Don’t! I threaten under my breath, don’t even look,

especially when someone’s around.

Hands in suds, I turn to make sure

My husband’s out of sight.

How is he supposed to brush his lips

along the flute of my spine

once he catches my mom’s appraising eyes

or the drift of such genealogical account.

Jesus, what’s with you Romanians, he once lost it

when, only days after being repulsed

by couples straddling each other’s backs

on an overcrowded Black Sea beach,

we almost soared off a cliff

as my cousin leaned from the passenger seat

toward her lover’s neck to nick one out.

Mom can’t understand what the big deal is.

“America’s neck-deep in dreadful habits.”

Like? I dare her. “Like paying others

to care for intimate business.

Seventy dollars so you can call it ‘back facial,’

as if you can’t tell your face from your ass.

Or the parents you unload into ‘homes’

then take on extra jobs to cover the indecent costs.

24/7 among strangers you wouldn’t have chosen

to share even a park bench with.”

My love steps in and hugs me from behind,

showered and balmy as wild chamomile.

For once I’m grateful he doesn’t know my language.
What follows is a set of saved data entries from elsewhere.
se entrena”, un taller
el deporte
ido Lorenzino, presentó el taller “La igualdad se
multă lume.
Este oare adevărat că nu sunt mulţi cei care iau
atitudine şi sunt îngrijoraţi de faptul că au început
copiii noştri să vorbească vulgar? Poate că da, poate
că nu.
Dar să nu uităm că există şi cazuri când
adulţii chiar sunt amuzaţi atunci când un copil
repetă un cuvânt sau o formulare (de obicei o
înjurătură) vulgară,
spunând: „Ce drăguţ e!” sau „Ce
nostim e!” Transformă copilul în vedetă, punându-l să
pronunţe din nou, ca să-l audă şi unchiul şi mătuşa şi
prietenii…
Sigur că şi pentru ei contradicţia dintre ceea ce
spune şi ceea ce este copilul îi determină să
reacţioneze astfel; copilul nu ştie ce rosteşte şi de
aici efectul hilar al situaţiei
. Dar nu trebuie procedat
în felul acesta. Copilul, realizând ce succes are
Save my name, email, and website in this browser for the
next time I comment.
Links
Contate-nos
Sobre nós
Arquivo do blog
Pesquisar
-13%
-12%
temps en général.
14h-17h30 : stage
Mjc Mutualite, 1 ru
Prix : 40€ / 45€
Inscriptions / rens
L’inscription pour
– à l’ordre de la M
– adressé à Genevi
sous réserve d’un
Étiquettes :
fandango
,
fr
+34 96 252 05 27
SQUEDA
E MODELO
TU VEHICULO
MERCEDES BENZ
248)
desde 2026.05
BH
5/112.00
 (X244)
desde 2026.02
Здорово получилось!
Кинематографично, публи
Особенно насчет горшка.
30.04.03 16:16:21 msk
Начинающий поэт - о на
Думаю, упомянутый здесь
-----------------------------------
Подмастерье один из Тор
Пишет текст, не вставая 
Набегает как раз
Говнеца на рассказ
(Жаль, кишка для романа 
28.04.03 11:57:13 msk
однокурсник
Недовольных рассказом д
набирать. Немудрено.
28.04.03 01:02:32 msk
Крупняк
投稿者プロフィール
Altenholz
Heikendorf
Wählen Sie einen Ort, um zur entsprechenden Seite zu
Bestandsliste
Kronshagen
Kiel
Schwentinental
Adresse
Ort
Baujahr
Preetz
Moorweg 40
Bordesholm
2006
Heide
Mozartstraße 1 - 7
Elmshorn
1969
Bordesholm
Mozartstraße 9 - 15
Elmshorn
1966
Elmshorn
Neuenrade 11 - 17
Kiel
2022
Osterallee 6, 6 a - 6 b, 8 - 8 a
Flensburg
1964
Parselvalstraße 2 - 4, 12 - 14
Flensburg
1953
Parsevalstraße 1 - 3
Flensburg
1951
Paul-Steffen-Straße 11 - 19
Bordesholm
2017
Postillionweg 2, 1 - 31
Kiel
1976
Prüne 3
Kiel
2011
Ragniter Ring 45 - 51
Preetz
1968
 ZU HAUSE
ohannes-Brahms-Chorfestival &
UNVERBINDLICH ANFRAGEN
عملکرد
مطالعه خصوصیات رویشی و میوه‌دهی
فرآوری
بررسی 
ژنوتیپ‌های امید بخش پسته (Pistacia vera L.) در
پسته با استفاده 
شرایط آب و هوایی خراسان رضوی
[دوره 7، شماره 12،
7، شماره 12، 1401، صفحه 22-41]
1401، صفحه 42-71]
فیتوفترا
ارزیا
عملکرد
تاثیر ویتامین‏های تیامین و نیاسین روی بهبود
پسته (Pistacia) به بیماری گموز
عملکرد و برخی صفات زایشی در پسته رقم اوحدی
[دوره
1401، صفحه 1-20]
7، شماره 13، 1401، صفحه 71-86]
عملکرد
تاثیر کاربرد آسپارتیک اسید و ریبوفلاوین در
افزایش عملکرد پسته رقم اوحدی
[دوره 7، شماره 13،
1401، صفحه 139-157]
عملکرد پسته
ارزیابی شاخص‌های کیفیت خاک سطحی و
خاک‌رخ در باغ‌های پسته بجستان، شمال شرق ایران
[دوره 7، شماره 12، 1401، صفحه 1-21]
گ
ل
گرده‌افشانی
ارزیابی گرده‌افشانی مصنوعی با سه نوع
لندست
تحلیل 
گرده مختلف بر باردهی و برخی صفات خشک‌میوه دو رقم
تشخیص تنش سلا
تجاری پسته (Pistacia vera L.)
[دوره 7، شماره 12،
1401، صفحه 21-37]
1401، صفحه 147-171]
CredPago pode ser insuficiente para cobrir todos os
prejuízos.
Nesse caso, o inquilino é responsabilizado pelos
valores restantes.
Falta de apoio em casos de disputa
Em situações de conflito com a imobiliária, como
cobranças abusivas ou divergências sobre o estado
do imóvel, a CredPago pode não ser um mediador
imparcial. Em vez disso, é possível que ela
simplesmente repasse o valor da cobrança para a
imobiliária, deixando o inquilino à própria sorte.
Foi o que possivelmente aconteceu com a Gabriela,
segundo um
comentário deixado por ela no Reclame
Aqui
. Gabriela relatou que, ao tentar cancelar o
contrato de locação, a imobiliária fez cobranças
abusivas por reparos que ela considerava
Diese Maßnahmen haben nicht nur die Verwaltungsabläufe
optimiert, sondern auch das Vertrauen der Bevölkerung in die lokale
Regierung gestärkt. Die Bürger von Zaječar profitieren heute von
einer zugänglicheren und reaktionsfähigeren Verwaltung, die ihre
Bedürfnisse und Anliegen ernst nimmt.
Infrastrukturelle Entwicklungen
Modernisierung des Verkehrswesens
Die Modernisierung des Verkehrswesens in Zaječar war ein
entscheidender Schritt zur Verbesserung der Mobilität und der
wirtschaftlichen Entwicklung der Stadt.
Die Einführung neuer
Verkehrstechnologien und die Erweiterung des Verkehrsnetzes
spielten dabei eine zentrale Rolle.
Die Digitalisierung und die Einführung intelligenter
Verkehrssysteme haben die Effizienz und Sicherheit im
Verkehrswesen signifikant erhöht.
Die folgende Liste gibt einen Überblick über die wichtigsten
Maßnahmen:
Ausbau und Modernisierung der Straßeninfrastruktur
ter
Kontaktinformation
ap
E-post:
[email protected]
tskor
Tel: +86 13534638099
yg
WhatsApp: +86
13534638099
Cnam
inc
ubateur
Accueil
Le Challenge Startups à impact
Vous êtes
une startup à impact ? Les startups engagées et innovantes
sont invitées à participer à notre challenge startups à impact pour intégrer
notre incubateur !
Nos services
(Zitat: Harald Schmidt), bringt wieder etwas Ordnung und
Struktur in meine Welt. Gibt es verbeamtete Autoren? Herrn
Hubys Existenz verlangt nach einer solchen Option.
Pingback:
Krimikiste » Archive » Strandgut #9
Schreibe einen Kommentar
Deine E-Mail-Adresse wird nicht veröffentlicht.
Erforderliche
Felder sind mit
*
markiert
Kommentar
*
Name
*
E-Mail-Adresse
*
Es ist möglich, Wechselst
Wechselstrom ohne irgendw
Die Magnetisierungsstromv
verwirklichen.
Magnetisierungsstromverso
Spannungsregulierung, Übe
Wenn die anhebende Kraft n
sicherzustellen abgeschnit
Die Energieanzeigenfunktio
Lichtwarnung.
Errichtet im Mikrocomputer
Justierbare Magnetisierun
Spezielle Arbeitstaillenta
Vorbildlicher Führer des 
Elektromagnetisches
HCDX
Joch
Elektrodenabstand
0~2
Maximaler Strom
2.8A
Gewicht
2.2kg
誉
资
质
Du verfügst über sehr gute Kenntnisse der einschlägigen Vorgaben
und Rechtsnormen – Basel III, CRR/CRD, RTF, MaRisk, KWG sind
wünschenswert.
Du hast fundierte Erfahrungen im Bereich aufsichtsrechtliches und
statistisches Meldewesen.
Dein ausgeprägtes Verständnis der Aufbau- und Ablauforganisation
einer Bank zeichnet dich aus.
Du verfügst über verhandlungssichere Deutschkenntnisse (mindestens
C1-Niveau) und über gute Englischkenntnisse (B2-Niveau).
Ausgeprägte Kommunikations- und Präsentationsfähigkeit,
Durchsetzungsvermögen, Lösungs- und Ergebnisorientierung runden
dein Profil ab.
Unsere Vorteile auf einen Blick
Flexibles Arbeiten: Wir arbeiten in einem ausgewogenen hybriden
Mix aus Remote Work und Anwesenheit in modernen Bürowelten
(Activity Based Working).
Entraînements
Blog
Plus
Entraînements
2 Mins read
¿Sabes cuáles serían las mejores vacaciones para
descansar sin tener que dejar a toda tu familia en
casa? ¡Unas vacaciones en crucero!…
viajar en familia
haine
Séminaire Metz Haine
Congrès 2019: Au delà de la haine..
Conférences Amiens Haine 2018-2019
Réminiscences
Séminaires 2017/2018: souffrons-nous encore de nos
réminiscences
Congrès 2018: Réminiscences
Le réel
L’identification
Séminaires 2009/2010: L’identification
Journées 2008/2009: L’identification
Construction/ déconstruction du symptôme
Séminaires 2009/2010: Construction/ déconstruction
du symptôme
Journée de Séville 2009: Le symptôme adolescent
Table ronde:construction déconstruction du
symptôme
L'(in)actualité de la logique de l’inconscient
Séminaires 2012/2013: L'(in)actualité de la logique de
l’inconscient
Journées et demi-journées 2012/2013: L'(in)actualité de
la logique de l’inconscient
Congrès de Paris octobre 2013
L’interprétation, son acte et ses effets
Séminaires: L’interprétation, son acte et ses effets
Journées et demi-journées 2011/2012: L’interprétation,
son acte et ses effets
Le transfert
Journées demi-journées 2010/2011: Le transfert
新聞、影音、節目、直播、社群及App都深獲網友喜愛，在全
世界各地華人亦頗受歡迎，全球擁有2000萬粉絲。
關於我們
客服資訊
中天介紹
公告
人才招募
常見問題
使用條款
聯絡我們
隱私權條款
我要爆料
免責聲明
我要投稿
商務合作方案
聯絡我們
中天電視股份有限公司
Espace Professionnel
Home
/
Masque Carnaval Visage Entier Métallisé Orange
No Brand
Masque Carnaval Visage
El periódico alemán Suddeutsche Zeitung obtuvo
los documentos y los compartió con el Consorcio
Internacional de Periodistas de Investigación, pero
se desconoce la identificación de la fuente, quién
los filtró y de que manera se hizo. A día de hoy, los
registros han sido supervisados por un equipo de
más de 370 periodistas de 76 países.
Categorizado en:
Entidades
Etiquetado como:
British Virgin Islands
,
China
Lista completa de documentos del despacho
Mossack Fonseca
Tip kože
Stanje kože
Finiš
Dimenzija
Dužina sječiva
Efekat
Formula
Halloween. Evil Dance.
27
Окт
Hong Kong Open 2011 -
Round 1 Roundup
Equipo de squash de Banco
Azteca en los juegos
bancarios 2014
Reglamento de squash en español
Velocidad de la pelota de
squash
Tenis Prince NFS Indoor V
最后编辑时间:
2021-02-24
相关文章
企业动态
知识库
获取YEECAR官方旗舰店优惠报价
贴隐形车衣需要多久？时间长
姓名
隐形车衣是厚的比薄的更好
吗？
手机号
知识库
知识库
What’s with this heated conversation?

“No big deal,” Mom serves in English

“We battle about national tradition. She won.”

 

Erotic

                        pandemic 2020

Asked what he found erotic, he said eyes,

not eyes per se, but how they instigate,

ignite the body from within, that two second

ocular tryst that no tangible can match

when the strange eyes that enter yours,

equally strange, bring you home.

I felt envious. I’d never dared other eyes

and when lanced with a suggestive glance,

made sure to avert mine —

until now, when the daily stroll

parallel to the beach is measured

not in miles, but eyes.

Behind each mask, breath reveals

its nature, and it stinks.

The iris is the sole internal organ

visible from the outside,

my father professed to justify

his Canon’s small invasions

on the streets of Manhattan,

the troubles he got himself into.

I walk the day to harvest

what I see —blots of color,

fear, hello, no, father’s camera

on continuous click click click,

stealing what the subjects

don’t know they can give.  

 

Elegy for my mother’s employer

                                                Exit 172, Garden State Parkway, New Jersey

Why not, she’d snap as she ordered the tiles scrubbed raw

five empty bottles of cleaner lined for inspection

sixty-five pansies planted then replanted closer to the brick border

silver bowls emptied then reloaded with orchid-shaped

no not the lotus-shaped candles.

Why not swill fine cellar wine directly from the bottle

why not waltz while mother cooks onions in the rain

so they won’t pollute the inside with their crass smell

why not waltz naked, extoll your small frame

and freckled breasts, why not kick across the floor

each cocktail dress in search of the one

that will outshine the daughter.

Why not, she repeats, like a mantra, why wouldn’t I?

Six months of this shit’s enough, I tell my mother.

I’d heard how Romanians treat their own,

harping on how much worse their lives

would be back home, but now the rage

is personal. Pack up, we’ll come get you.

Mother assures me she’s fine. The woman means

no harm. She’s just having a hell of a time

dying in this marmoreal house

in a language that trips the tongue,

so far from the steamy furrows of native ground.